An Endpoints Object Live
In the case of our example, the Endpoints object was automatically created, and it holds three IPs, which makes sense since the Service’s label selector,
app: hello-app, matches all three Pods spawned by the Deployment. Let’s play around a bit and see what happens to the list of IPs the Endpoints object holds.
In one terminal, issue a command to watch the
hello-service Endpoints object and let it run. It will show all three IPs at first, so no surprises there:
k -n workload-reachability-example get endpoints hello-service --watch NAME ENDPOINTS AGE hello-service 10.42.0.60:8080,10.42.0.61:8080,10.42.0.63:8080 4m31s
In another terminal, let’s employ our little endless curl command to view the Pods’ responses when the Service is queried:
while true; do curl 10.211.55.6:8080; sleep 2; done Hello from Pod 10.42.0.63! Hello from Pod 10.42.0.61! Hello from Pod 10.42.0.63! ...
Now, go ahead and change the label in one of the Pods from
app: hello-service to
app: bye-service.
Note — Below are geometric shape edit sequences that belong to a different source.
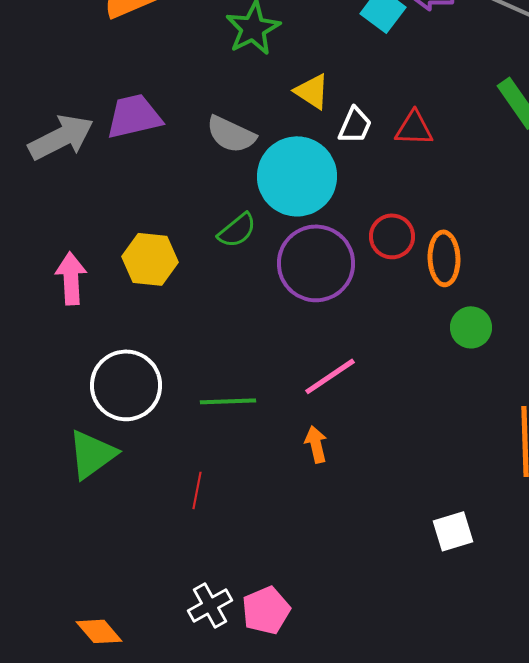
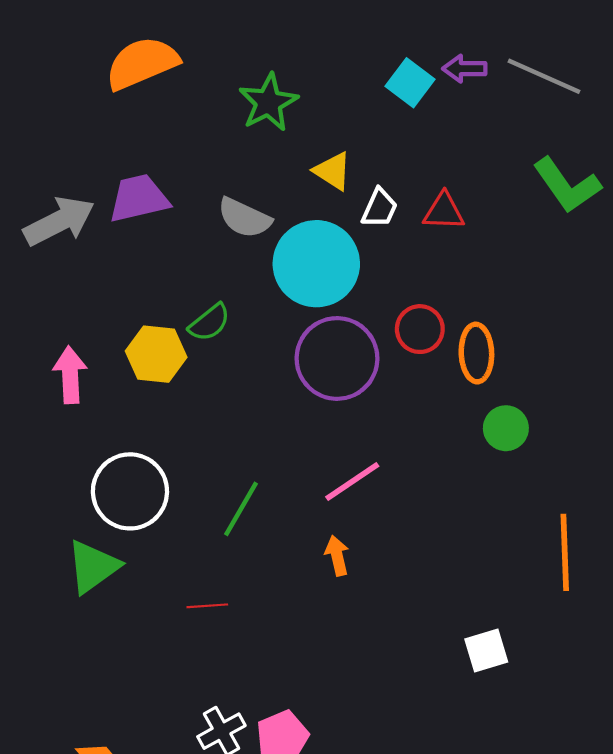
green semicircle: (237, 230) -> (210, 323), moved
green line: (228, 401) -> (241, 509), turned -58
red line: (197, 490) -> (207, 606), turned 75

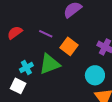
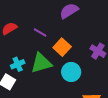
cyan circle: (95, 75) -> (71, 72), moved

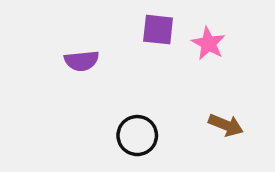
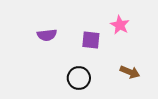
purple square: (158, 30) -> (91, 40), moved

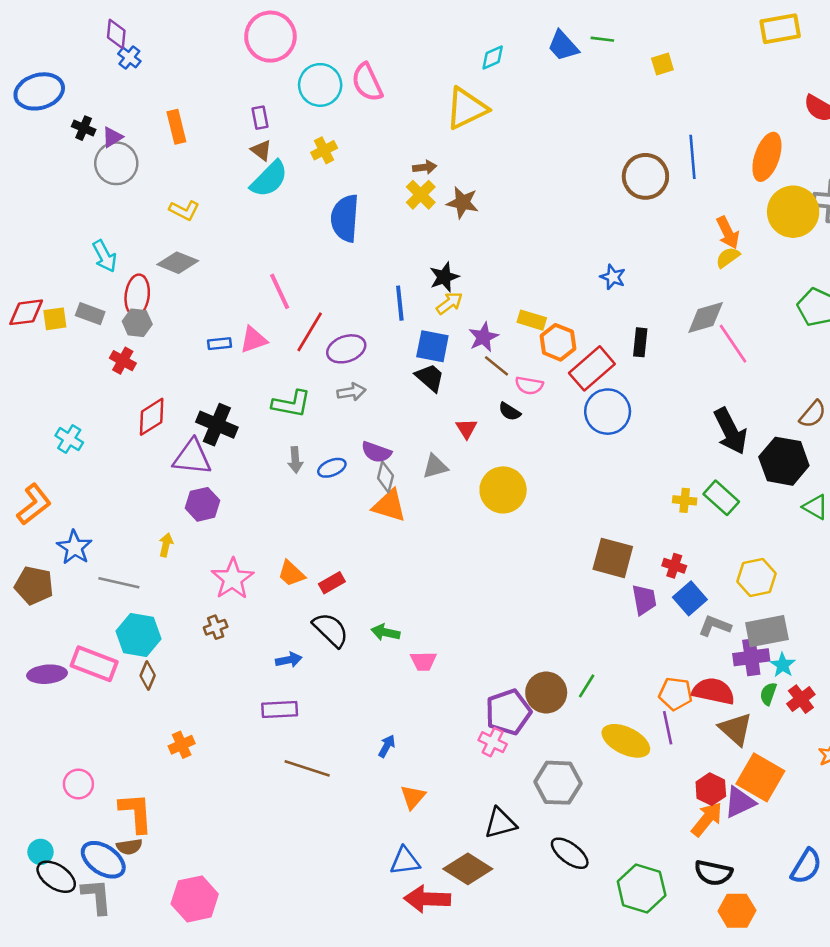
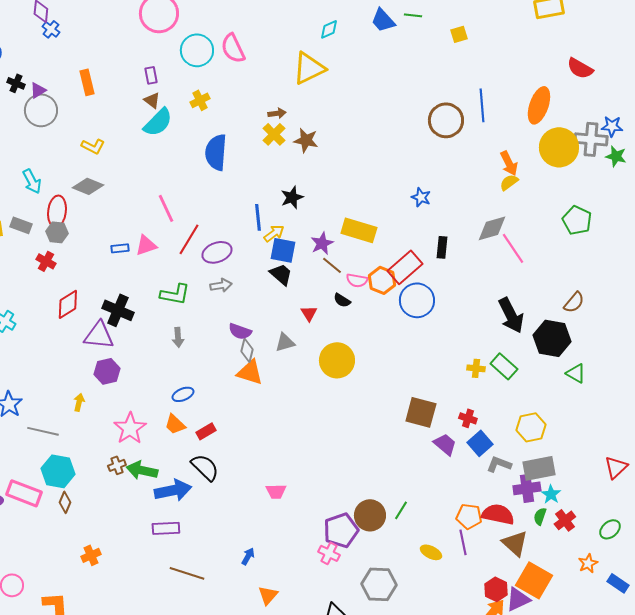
yellow arrow: (449, 303) -> (274, 233), moved
yellow rectangle: (532, 320) -> (359, 230), size x1.6
orange hexagon: (558, 342) -> (382, 280), moved
blue ellipse: (332, 468) -> (183, 394), moved
purple trapezoid: (644, 600) -> (445, 444), turned -40
green arrow: (385, 632) -> (142, 470), moved, size x1.4
blue arrow: (289, 660) -> (173, 490), size x1.8
yellow ellipse: (626, 741) -> (431, 552), size x0.6

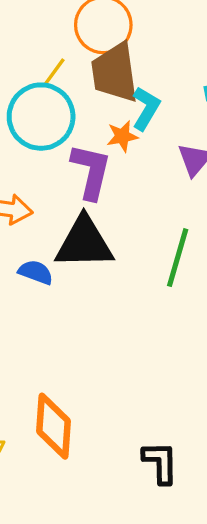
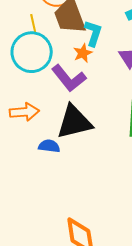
yellow line: (54, 72) -> (33, 24), turned -36
purple L-shape: (91, 171) -> (69, 78), turned 141

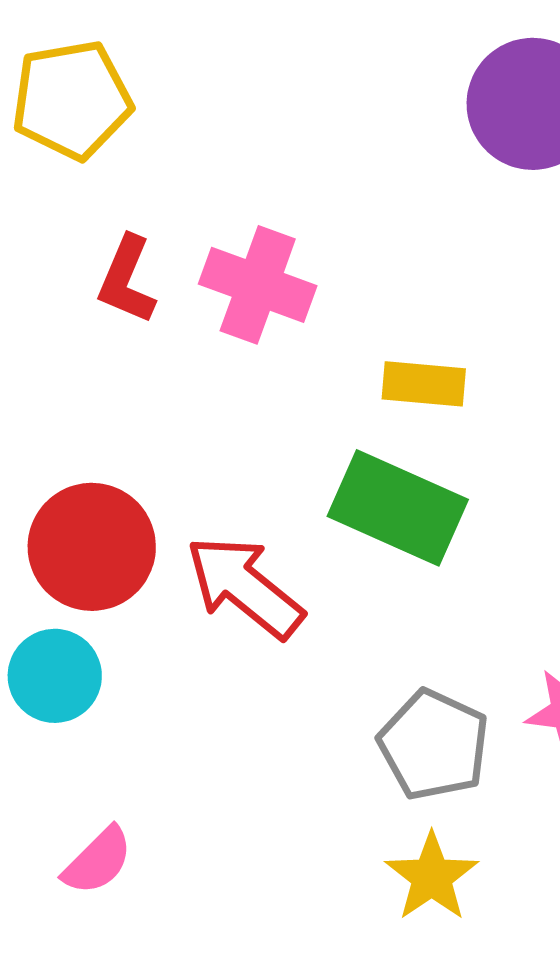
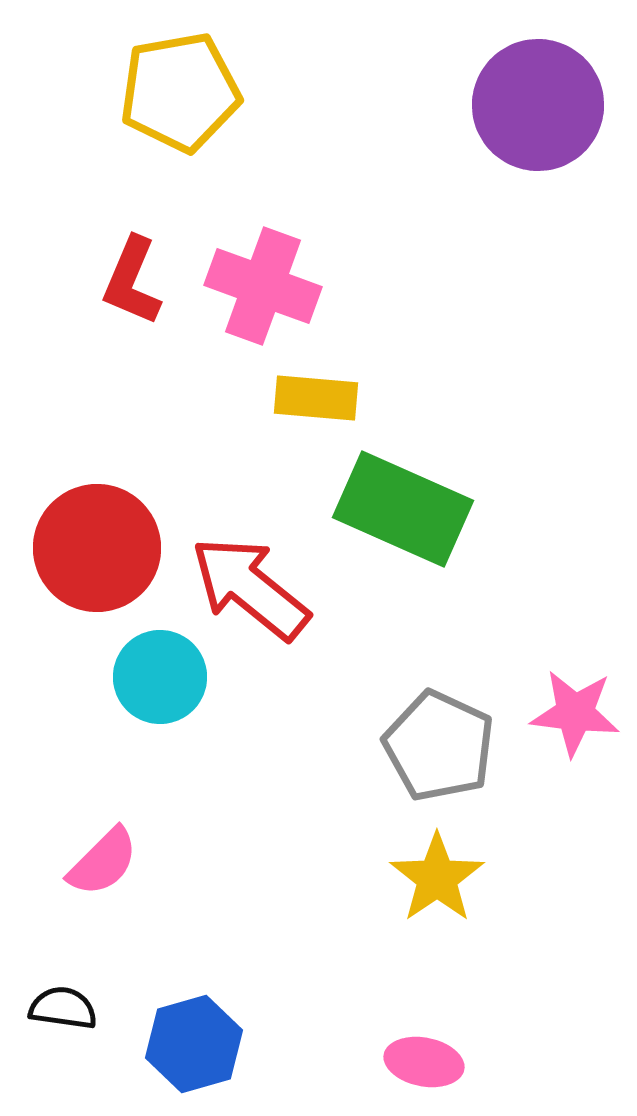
yellow pentagon: (72, 100) -> (180, 92), moved
yellow rectangle: (424, 384) -> (316, 398), moved
cyan circle: (55, 676) -> (160, 677), moved

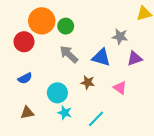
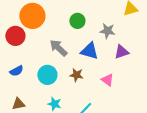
green circle: (66, 26) -> (77, 21), moved
cyan circle: (57, 93) -> (47, 75), moved

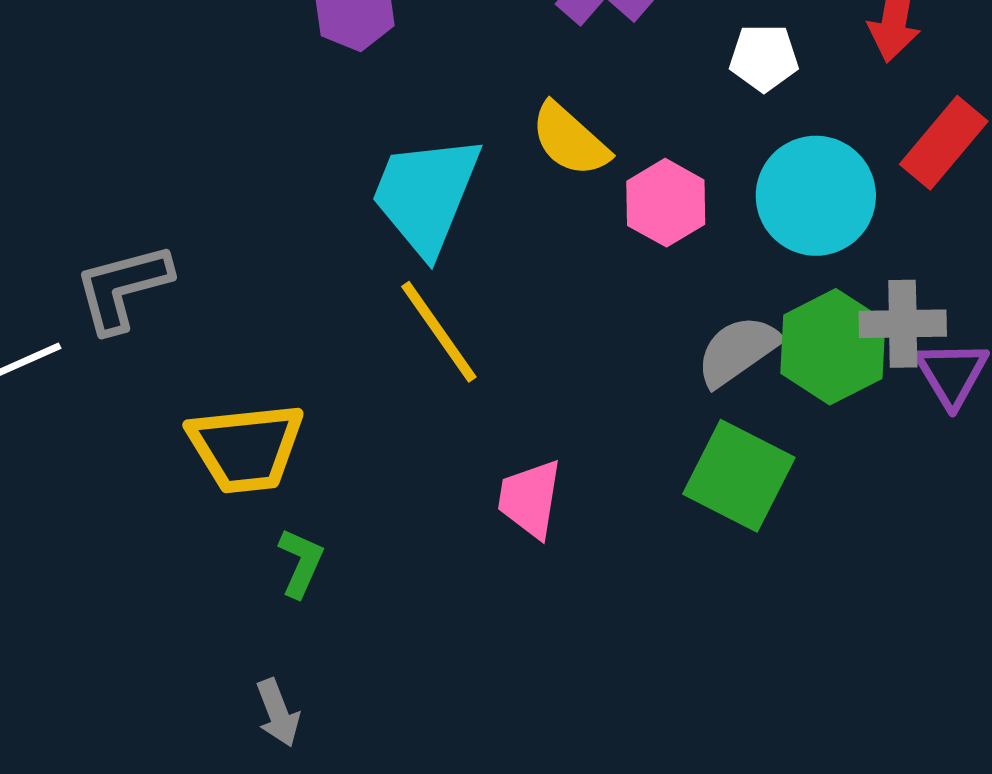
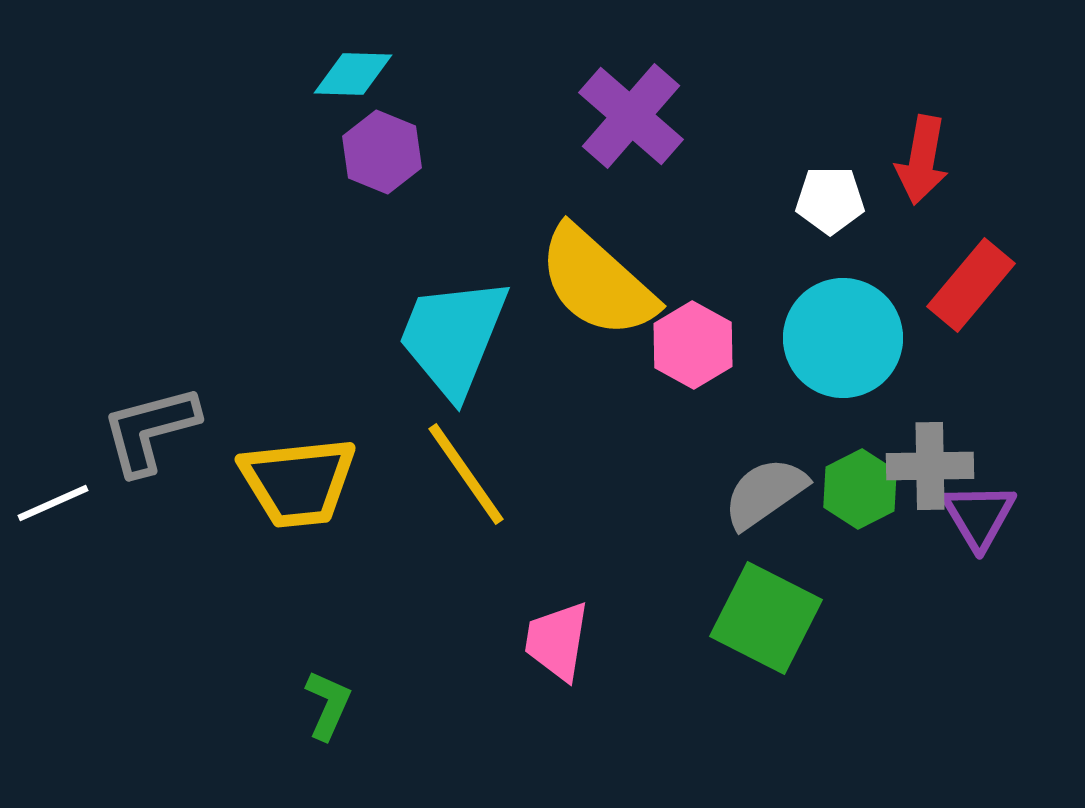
white pentagon: (764, 58) -> (830, 200), moved
yellow semicircle: (570, 140) -> (597, 282), size x1.5
green hexagon: (833, 347) -> (860, 489), size x0.7
yellow trapezoid: (246, 448) -> (298, 482), moved

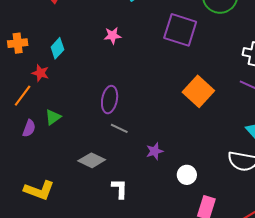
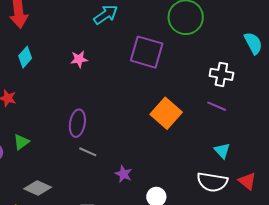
cyan diamond: (57, 48) -> (25, 57), moved
purple star: (155, 151) -> (124, 174), turned -30
gray diamond: (92, 160) -> (38, 188), moved

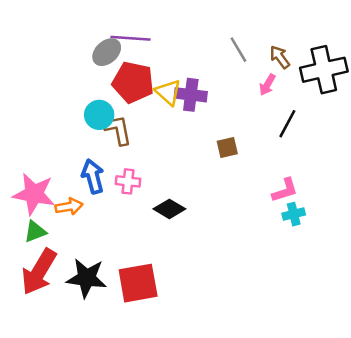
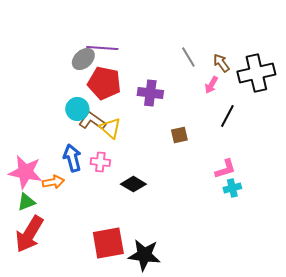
yellow triangle: (168, 92) -> (110, 128), moved
brown L-shape: (118, 130) -> (92, 121), turned -44
black star: (87, 278) -> (144, 255), moved

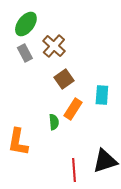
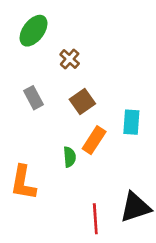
brown cross: (54, 46) -> (70, 59), size x0.7
gray rectangle: (25, 53) -> (33, 98), moved

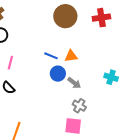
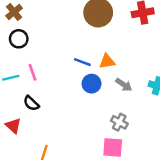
pink line: (10, 63) -> (33, 72), turned -32
gray arrow: (74, 83) -> (124, 85), moved

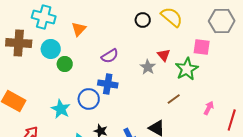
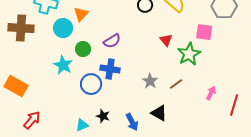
cyan circle: (51, 49) -> (63, 28), moved
green circle: (65, 64) -> (83, 49), moved
gray star: (148, 67) -> (150, 81), moved
cyan star: (61, 109) -> (63, 65), moved

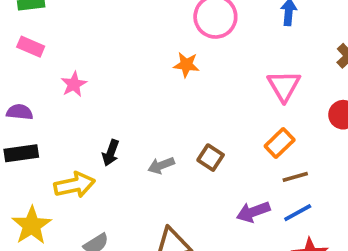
In your first terminal, you’ll see how the Endpoints object’s list of IPs changes:
$ k -n workload-reachability-example get endpoints hello-service --watch NAME ENDPOINTS AGE hello-service 10.42.0.60:8080,10.42.0.61:8080,10.42.0.63:8080 4m31s hello-service 10.42.0.61:8080,10.42.0.63:8080 5m2s hello-service 10.42.0.61:8080,10.42.0.63:8080,10.42.0.64:8080 5m5s
The first change – number of IPs decreasing to two – is because the Pod whose labels you just edited does not match the Service’s label selector anymore, so it’s removed from the list of IPs. The second change is something I’d like to leave to you as a little exercise, but here’s a hot hint: The Deployment object finds the Pods it is responsible for via labels, too! (Strictly speaking, it’s a ReplicaSet identifying the Pods and the Deployment identifying the ReplicaSet, but we’ll talk about Deployments and ReplicaSet in a future blog post.)
Once the number of IPs is back up to three, the output in the terminal running the
curl command should show responses from the new Pod:
Hello from Pod 10.42.0.61! Hello from Pod 10.42.0.61! Hello from Pod 10.42.0.64! Hello from Pod 10.42.0.63! Hello from Pod 10.42.0.61! Hello from Pod 10.42.0.63! Hello from Pod 10.42.0.61! Hello from Pod 10.42.0.61!
You can delete all example objects used in scope of this blog post by issuing the following command:
$ k delete -f https://raw.githubusercontent.com/AntsInMyEy3sJohnson/blog-examples/master/kubernetes/workload-reachability/simple-deployment-with-service.yaml
Services provide powerful decoupling between a set of Pods constituting a workload and those wishing to consume it. This is possible because a Service receives a virtual, thus stable IP, the cluster IP, along with a DNS name (the Service name itself) pointing to it (headless Services excluded). Thus, clients can reach workload Pods by using the Service name, and the Service will then load-balance traffic across all Pods. The availability of a stable IP and a name to refer to it is tremendously important in Kubernetes – as a dynamic system treating (stateless) Pods as ephemeral units, a Pod’s IP should not be relied upon for communication.
Services identify the Pods they should send traffic to by means of a label selector. For a Pod to be included in the Service’s load balancing, all of its labels must match the Service’s selector. The Service will load-balance traffic to all Pods that are ready, i.e. that have reached readiness state. Pods that are not ready will not receive traffic.
The way Kubernetes keeps track of Pod IPs is by means of an Endpoints object it automatically creates for each Service (unless there are no Pods whose IPs could be put into the object, which can be the case for Services without label selectors and Services of type ExternalName). The Endpoints object stores the IPs of all (ready) Pods matching the Service’s label selector, and traffic will be sent to those IPs.
There are different types of Services for different use cases, and this blog post introduces you to those different types of Services and when to use which.